I think in the short term we should be encouraging institutions (like the Universities of California and Michigan) that are making these books available, and spreading the word about how much they have done to make older and more obscure books more available. (For example, I’m not sure how many libraries have physical copies of Datta’s Six Ways of Knowing, but anyone in the world can get it on the Archive.) In the long term we need to think about a way of making sure these archives are genuinely archival, but in the short term physical books being moved from some libraries shouldn’t make a big difference to research.

Margaret Atherton
Reply to  Brian Weatherson
1 year ago

It’s true that it is easier to read or even own a downloaded version of something by Sophie Bryant than it is to come by the latest publication from, say, OUP available at very fancy pricing.

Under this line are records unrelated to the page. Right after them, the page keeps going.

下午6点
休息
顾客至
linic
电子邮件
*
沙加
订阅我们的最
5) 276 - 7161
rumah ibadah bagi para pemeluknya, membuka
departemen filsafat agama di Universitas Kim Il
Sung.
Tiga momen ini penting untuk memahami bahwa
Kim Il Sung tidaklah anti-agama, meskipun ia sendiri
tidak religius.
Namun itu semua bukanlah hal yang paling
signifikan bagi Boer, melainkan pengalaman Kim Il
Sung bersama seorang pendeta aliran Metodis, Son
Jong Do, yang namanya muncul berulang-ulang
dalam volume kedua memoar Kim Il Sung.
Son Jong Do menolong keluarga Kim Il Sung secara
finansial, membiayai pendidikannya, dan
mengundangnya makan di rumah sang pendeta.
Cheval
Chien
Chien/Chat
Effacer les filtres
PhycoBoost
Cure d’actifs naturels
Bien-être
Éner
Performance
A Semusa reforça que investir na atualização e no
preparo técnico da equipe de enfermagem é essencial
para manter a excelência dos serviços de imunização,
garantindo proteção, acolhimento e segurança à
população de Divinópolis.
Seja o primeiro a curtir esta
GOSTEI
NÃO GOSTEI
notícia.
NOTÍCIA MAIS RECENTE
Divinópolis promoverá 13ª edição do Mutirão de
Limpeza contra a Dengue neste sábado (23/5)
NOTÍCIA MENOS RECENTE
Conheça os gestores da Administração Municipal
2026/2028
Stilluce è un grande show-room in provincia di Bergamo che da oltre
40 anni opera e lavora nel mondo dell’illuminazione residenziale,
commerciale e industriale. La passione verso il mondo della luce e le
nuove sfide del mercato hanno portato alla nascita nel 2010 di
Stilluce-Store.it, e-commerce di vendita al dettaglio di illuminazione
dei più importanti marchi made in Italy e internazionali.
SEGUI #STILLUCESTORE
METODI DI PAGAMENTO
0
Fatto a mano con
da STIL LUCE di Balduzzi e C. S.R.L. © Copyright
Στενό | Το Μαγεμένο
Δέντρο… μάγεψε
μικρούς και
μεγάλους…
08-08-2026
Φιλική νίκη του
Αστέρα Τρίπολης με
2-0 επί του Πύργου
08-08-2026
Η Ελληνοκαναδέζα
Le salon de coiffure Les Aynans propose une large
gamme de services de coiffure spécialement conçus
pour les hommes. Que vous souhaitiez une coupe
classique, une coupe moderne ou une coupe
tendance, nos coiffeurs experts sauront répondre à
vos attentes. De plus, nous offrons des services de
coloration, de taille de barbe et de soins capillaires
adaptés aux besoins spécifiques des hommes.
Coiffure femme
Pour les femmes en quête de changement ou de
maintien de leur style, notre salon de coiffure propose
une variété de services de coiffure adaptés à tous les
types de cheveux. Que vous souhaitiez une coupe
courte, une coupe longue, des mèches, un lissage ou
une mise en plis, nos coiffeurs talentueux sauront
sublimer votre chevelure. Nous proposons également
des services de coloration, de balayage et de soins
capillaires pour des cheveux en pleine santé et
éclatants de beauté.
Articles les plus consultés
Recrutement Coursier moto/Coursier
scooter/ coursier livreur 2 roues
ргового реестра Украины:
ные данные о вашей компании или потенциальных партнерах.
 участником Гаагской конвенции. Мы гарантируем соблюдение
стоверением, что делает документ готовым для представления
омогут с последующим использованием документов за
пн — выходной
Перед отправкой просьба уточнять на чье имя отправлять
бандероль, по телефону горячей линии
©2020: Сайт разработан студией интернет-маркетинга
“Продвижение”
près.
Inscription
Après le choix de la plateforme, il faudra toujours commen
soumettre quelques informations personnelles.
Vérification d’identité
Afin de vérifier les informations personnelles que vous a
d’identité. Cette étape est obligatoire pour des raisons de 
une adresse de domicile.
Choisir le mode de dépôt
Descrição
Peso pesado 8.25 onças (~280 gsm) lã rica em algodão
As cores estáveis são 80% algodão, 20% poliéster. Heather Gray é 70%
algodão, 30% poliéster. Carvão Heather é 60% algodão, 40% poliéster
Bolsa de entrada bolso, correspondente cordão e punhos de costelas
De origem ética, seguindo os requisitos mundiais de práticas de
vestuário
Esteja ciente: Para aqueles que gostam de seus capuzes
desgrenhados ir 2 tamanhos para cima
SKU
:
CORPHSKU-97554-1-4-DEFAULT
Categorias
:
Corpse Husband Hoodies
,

But what Sophia Connell is talking about, I think, is that while there may very well be a lot of talk and reviews and articles about the latest publication, so that lots of people come to know that they want to read it, so long as no histories mention Sophie Bryant and no one writes about her, there is no reason to suppose that anyone will know enough to come by her work. If we rewrite the histories, then what’s in the libraries will take care of itself, so the question is, what has to happen so that the histories will be re-written before their books vanish from libraries.

Aeon J. Skoble
Aeon J. Skoble
Reply to  Brian Weatherson
1 year ago

The problem with moving out of the stacks and into the digital archives is that to get them from the digital archives, you have to be looking for them in the first place. If they’re on the stacks in the library, one might discover them while looking at something else.

Colin McCaffrey
Colin McCaffrey
Reply to  Brian Weatherson
1 year ago

I think less books are widely available electronically than is commonly imagined. What is widely and freely available through mass digitization enterprises are largely publications that are clearly out of copyright and which are not yet rare or fragile enough to warrant exclusion from mass digitization projects. So material published before the mid-1920’s (in the United States, at least back into perhaps, the late 1700s. And in this chronological range, material that is held at a few research libraries in the United States and to a lesser extent in Europe. Of these projects, the Internet Archive has been the most daring but now faces a suit from publishers: and a lot of what it is providing access to is in danger of going away. Access to a significant amount of later publications can be purchased or rented by libraries or individuals, although much is not commercially available in any form. “Rare Books” are increasingly available digitally, either provided freely by digitizing institutions, or, again purchased or rented from publishers through libraries (e.g. Early English Books Online–actually digitized microfilm.) The situation of out-of-print but at least potentially on-copyright material remains problematic and much of this remains inaccessible digitally–at least for books, journals are a rather different story thanks to JSTOR and other enterprises although again most of these are not available for free.

Louis F. Cooper
1 year ago

If I’m reading the quoted excerpts from her post correctly, Sophia Connell’s concern seems mainly to be the exclusion of women from histories of analytic philosophy rather than their exclusion from histories of philosophy more generally.

There have been two recent books (Metaphysical Animals and The Women Are Up to Something) about the quartet of Foot, Midgley, Murdoch, and Anscombe, so it’s a little hard to argue that those four, at any rate, are being ignored. Perhaps (?) partly because of her deserved fame as a novelist, a certain amount has been written on Murdoch’s philosophical interests and work (see, e.g., Antonaccio and Schweiker, eds., Iris Murdoch and the Search for Human Goodness). I’m sure that’s less true for some others.

Margaret Atherton
Reply to  Louis F. Cooper
1 year ago

In fact it would be very hard to argue that women like Phillipa Foot and Elizabeth Anscombe have been forgotten–many of us remember them face to face. The real issue is the women of the EARLY analytic period, such as Susan Stebbings, who made very valuable contributions in their day but who have vanished from the histories.